Problem is that with a lower frequency, it isn't able to do as much work as it did before anymore. For our benchmark this means that our framework ran at full speed, whereas sometime during the other's framework run, the CPU got too hot and throttled down, leading to worse results for the other framework. This is especially common with laptops which don't have space for extensive cooling systems due to their thinness.

JIT and GC

JavaScript being a Just-In-Time compiled language makes benchmarking even harder. You know the engine doesn't know about what your doing in that one file. It just views the whole thing as one big program.

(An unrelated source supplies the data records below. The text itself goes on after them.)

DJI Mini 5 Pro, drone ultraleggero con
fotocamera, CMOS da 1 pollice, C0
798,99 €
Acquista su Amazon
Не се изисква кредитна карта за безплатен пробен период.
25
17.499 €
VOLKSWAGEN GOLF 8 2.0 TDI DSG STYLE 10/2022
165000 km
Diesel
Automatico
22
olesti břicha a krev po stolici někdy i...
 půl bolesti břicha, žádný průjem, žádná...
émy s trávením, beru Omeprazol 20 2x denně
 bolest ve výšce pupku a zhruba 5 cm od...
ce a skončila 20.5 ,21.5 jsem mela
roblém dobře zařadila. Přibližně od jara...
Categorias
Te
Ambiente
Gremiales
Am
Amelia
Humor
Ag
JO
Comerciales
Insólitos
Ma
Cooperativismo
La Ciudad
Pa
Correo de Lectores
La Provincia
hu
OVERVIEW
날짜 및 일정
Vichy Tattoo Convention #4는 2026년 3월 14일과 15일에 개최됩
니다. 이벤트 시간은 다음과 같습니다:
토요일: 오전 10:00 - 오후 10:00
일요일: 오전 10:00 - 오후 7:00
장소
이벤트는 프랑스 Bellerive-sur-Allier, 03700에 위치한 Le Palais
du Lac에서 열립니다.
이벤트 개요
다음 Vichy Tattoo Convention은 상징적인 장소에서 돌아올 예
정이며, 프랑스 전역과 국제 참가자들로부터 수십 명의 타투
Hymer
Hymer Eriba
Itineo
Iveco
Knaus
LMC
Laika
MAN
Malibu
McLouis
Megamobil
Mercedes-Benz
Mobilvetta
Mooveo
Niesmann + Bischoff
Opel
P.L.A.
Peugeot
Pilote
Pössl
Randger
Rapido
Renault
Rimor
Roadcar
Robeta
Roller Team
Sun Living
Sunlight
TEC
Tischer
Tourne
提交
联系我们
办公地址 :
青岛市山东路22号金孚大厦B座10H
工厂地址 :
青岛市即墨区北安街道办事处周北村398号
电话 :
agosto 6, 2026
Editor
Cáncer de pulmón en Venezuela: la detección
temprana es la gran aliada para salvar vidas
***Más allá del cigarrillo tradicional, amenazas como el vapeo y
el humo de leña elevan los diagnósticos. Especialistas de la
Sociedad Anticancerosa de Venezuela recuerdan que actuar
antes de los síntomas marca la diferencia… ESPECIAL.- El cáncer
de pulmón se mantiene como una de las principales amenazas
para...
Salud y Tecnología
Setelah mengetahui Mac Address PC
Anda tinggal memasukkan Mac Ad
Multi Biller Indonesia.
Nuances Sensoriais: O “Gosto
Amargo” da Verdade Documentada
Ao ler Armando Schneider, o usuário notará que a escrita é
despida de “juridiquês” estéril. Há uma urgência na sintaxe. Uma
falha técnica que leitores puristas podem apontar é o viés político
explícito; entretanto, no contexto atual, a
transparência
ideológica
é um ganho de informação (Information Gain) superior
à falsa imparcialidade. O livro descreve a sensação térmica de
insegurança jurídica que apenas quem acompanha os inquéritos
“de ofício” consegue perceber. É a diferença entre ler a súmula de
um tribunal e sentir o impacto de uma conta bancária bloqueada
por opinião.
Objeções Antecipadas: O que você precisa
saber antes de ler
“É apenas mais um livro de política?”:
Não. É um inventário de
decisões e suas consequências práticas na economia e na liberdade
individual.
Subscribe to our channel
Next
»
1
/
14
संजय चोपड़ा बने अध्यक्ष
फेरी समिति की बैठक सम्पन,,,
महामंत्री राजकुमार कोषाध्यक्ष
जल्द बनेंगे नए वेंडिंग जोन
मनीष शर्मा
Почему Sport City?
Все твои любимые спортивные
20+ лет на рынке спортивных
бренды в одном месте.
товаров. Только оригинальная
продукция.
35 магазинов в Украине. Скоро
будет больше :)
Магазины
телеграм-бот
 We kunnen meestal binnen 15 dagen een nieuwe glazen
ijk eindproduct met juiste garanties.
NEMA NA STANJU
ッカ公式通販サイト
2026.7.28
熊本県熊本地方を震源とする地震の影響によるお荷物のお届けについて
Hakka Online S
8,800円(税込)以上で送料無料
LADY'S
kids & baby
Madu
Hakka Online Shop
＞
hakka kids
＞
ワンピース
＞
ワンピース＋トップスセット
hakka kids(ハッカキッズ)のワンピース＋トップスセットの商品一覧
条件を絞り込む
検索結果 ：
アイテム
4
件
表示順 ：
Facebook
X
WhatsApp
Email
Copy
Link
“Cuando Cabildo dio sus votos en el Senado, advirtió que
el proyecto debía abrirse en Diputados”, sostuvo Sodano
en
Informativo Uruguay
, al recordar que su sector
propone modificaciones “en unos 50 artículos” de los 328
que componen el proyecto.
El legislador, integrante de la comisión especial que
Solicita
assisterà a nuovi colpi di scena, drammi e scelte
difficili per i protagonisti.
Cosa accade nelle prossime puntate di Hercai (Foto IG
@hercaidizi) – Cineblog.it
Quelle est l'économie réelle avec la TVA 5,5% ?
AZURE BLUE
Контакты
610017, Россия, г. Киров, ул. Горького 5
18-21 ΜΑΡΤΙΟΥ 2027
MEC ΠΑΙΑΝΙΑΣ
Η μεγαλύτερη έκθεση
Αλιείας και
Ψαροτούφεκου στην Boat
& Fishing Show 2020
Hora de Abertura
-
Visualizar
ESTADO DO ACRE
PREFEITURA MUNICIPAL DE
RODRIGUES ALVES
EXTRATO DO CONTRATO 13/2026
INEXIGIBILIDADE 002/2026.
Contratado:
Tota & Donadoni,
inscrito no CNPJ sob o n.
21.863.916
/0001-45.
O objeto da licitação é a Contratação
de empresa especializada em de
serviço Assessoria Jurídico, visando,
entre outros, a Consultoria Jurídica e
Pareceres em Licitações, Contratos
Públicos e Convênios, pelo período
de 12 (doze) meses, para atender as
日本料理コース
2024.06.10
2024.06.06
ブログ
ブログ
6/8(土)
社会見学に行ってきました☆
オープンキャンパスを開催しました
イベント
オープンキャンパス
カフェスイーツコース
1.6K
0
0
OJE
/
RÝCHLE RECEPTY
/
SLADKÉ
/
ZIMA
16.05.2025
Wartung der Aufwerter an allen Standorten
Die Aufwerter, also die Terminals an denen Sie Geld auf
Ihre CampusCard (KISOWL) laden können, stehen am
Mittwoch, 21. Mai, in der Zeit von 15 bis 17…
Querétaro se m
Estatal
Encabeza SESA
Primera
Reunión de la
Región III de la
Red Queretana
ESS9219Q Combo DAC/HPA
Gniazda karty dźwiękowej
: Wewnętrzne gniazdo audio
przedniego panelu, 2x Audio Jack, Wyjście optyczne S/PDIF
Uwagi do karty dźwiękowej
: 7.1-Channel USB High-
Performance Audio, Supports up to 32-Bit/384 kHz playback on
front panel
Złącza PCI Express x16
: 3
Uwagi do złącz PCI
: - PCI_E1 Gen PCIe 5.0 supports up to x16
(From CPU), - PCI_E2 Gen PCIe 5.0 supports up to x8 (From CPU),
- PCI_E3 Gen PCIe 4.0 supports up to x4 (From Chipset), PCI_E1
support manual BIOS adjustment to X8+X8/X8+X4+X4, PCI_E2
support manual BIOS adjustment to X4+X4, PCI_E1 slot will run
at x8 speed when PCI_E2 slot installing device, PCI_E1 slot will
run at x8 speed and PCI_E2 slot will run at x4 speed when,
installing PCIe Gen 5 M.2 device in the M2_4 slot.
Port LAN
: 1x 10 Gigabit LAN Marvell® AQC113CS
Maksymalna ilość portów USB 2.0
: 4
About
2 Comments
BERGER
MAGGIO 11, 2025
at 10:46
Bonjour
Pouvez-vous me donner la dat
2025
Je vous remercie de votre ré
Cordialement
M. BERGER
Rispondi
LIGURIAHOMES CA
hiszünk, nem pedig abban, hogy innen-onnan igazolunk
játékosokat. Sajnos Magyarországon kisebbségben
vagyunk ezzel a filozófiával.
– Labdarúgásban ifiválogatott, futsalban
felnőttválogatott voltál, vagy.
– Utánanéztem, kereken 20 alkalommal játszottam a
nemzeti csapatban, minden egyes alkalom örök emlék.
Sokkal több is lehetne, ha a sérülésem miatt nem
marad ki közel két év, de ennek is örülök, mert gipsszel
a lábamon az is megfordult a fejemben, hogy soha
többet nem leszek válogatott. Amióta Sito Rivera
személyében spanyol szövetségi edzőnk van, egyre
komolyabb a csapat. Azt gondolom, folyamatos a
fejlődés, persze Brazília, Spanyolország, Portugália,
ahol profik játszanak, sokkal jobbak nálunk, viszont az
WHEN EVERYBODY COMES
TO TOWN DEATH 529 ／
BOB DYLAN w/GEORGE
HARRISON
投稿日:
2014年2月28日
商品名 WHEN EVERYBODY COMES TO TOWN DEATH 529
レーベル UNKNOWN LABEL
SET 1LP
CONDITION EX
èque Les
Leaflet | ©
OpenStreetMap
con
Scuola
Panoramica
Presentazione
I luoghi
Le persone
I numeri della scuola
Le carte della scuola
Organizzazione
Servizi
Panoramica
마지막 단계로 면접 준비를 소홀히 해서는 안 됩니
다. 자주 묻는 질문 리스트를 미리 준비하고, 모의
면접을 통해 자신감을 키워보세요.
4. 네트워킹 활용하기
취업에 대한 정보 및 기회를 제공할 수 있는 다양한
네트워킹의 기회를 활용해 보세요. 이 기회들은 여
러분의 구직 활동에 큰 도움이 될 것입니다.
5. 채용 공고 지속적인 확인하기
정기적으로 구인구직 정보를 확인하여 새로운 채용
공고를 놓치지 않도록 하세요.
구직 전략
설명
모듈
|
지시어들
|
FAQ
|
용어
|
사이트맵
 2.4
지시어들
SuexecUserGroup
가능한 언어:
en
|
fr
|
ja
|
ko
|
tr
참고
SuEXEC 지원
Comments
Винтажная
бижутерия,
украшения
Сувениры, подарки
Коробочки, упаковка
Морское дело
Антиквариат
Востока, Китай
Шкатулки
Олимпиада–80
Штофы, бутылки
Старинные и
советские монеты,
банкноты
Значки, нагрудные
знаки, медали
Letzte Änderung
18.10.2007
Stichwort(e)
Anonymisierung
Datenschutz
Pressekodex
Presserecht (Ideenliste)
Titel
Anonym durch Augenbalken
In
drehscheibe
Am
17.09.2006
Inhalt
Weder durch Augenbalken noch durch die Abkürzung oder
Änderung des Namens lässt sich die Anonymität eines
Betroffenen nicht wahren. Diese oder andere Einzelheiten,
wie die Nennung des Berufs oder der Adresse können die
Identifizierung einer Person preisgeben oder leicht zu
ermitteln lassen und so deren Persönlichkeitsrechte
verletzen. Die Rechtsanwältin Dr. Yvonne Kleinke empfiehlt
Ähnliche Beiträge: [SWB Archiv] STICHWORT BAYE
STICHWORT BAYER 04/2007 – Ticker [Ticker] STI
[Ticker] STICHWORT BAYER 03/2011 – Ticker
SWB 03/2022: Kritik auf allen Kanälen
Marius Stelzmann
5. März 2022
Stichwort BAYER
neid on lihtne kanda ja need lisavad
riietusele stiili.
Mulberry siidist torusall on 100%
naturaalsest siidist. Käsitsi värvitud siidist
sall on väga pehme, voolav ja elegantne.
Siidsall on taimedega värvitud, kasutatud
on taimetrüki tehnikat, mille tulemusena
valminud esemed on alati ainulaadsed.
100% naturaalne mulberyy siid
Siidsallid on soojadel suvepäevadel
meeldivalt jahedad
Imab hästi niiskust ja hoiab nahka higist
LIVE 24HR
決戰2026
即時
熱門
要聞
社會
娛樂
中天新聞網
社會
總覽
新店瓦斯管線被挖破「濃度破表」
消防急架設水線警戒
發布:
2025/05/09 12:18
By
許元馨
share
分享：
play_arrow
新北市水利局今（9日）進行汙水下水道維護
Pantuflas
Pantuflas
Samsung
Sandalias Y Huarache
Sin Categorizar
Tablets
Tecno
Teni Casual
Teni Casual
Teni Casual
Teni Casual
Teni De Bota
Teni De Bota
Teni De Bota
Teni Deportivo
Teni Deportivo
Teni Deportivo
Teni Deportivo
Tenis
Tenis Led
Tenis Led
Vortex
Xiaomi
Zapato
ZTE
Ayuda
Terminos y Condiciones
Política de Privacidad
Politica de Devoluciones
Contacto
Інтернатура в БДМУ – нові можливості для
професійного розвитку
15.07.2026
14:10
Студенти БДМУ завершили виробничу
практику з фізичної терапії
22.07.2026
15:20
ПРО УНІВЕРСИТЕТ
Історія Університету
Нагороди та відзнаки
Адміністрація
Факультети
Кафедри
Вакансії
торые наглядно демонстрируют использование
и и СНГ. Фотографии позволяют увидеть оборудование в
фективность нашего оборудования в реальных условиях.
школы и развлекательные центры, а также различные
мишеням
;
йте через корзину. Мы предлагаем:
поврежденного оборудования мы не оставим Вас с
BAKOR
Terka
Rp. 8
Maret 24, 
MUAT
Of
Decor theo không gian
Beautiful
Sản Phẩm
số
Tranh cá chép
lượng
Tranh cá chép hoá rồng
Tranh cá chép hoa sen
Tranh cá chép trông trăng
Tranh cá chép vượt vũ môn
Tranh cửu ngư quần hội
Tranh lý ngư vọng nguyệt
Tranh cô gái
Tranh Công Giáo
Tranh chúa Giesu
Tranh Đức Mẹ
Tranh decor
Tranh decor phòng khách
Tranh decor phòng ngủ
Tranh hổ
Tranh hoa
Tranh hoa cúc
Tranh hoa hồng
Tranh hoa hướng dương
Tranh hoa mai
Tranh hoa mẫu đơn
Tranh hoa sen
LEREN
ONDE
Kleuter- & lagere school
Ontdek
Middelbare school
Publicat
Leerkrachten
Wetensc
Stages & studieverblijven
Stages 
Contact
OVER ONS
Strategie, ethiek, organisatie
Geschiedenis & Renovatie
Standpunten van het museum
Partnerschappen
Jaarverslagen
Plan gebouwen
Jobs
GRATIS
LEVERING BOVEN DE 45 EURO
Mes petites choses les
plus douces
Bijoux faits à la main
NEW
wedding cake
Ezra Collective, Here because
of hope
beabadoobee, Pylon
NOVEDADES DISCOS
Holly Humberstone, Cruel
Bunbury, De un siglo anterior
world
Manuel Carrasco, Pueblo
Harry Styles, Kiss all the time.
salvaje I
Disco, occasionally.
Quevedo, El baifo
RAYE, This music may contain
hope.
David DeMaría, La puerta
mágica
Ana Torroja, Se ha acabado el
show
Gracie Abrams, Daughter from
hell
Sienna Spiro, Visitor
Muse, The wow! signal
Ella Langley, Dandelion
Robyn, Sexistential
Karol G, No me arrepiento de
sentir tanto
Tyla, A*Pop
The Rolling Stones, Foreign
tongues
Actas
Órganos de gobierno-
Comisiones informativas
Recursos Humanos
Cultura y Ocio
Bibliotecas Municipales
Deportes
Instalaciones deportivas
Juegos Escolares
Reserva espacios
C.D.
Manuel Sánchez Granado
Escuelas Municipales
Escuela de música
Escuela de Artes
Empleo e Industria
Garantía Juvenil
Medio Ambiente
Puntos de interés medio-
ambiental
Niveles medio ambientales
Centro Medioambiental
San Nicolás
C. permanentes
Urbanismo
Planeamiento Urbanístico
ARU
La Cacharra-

If it detects that your code doesn't have side effects and the return value isn't used, it assumes that this piece is dead code and will eliminate that. You essentially, measured how quickly the engine detects that you're doing nothing.

Another common issue are GC (=Garbage Collection) pauses. Because the whole thing is just a program from the engines perspective, the engine determines when it is the best time to do the GC. These heuristics are not deterministic and depend on a lot of other factors of your machine. Depending on when the engine decides to do the GC your benchmark results might vary a lot from run to run.

Conclusion

I hope this post gave you a little bit of insight as to how easy it is to create a benchmark that favours a specific player or introduces bias. There are obviously lots more ways to do that than shown here, so always check how they arrived at those numbers, before trusting the marketing material. If in doubt the benchmark was likely wrong.

But know that this is often not done out of malice. Benchmarking is hard, way harder than it seems! Usually it's just an honest mistake and the developer in question wasn't aware of all the gotchas surrounding it.

Always double check that you're measuring what you think you are measuring!